This was more enjoyable than it had any right to be. If the people responsible for Burt Reynolds movie career during the '70s decided to write and direct a Charlie's Angels episode, "Angels go Trucking" would be it.
The Angels are hired by Maggie Brill, played by Joanne Linville, best known for playing a Romulan commander on Star Trek, to investigate who stole her load of pharmaceuticals worth a million dollars.
While Kelly goes undercover as a truck stop waitress, Kris and Angel newcomer Tiffany become lady truckers after practicing in an empty lot. Some high standards there.
Kelly and Tiffany are given an identical pharmaceutical load with instructions to deliver it along the same route in which the first cargo load was stolen.
Along the way we meet Royce Applegate as Bingo, Mickey Jones as Bo Mackey, and James Crittenden as Bobby Lee, standard issue rednecks who got a ton of similar roles throughout the 70s and 80s.

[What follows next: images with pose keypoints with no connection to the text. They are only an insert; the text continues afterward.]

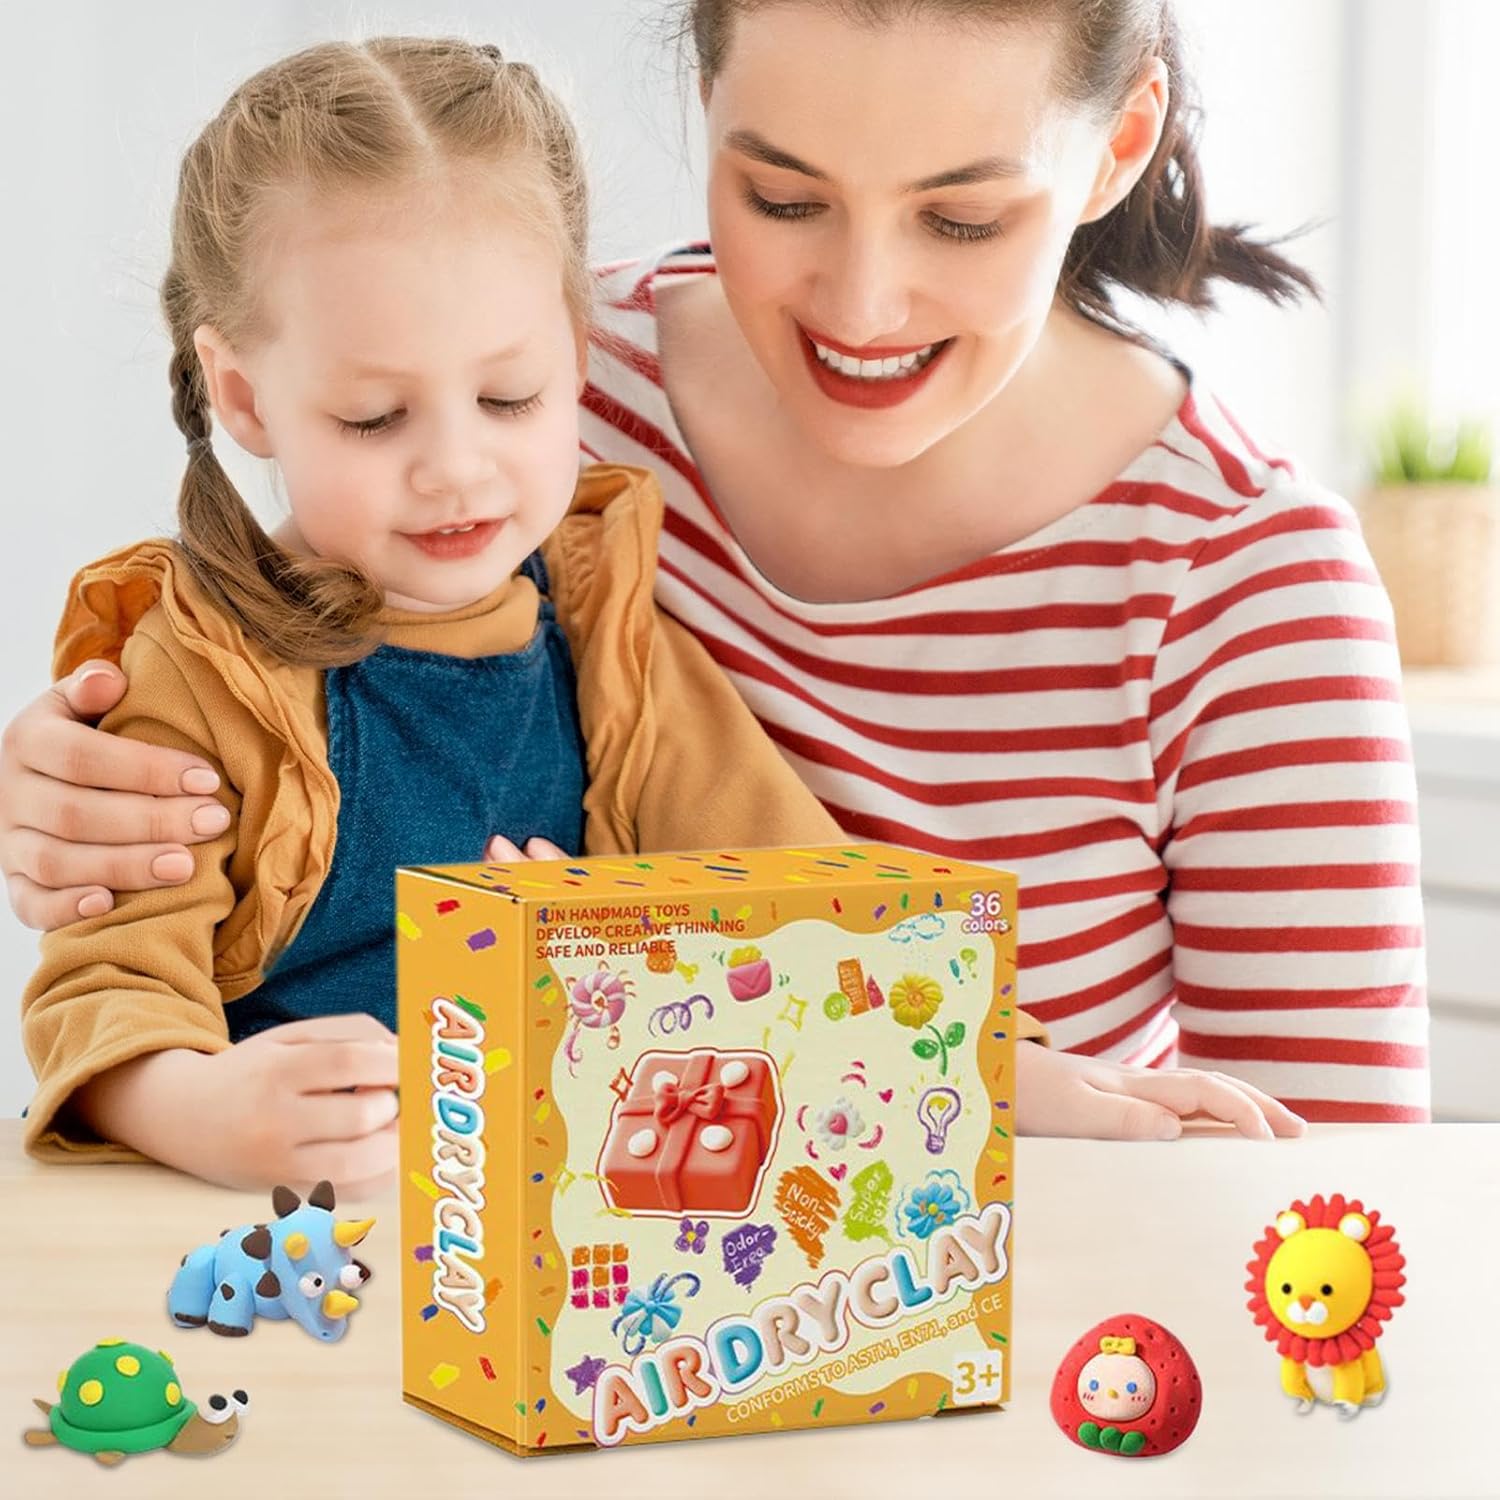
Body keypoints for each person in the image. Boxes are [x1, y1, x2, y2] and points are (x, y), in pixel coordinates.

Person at [6, 2, 1413, 1144]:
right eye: (782, 195)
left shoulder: (1247, 583)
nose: (863, 306)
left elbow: (1333, 1248)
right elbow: (148, 895)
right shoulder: (549, 390)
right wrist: (80, 789)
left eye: (962, 218)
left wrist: (1004, 1064)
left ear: (1119, 146)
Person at [16, 36, 863, 1190]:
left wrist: (631, 953)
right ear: (245, 397)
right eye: (375, 417)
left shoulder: (613, 643)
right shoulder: (203, 664)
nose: (456, 469)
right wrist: (196, 1107)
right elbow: (107, 984)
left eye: (508, 397)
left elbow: (813, 913)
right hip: (305, 1231)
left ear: (574, 356)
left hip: (560, 1224)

The Angels put on the best country western accent they could muster, which at this point in the series is old hand for someone like Cheryl Ladd, who breaks out her southern drawl every chance she gets. It's mostly played for fun, being one of those plots that doesn't bear up under any type of scrutiny.
One sub-plot revolves around a stranded motorist who Kris and Tiffany help out. For some reason he's running bootleg moonshine (which he calls white lightning). Seeing how this was the 1970s and not during the prohibition era, you wonder why he'd go to all the hassle.
Another strange aspect was the pharma cargo. It was small enough where they could run it in a large van instead of using an 18-wheeler. No matter, there's hardly ever been a CA episode that didn't have at least two or three nitpicks.
This being only the second episode featuring Shelley Hack as Tiffany Welles, I was pleasantly surprised by the chemistry she displayed acting alongside Cheryl Ladd. They seemed very sisterly together and made for a fun duo.
Some of the episode was shot on location in Valencia California, which oddly enough was supposed to be doubling for Oklahoma, which is hilarious when you think about it. But when you populate Valencia with some Bingos, Bobby Lees, and Bo Mackeys, it all seems to work.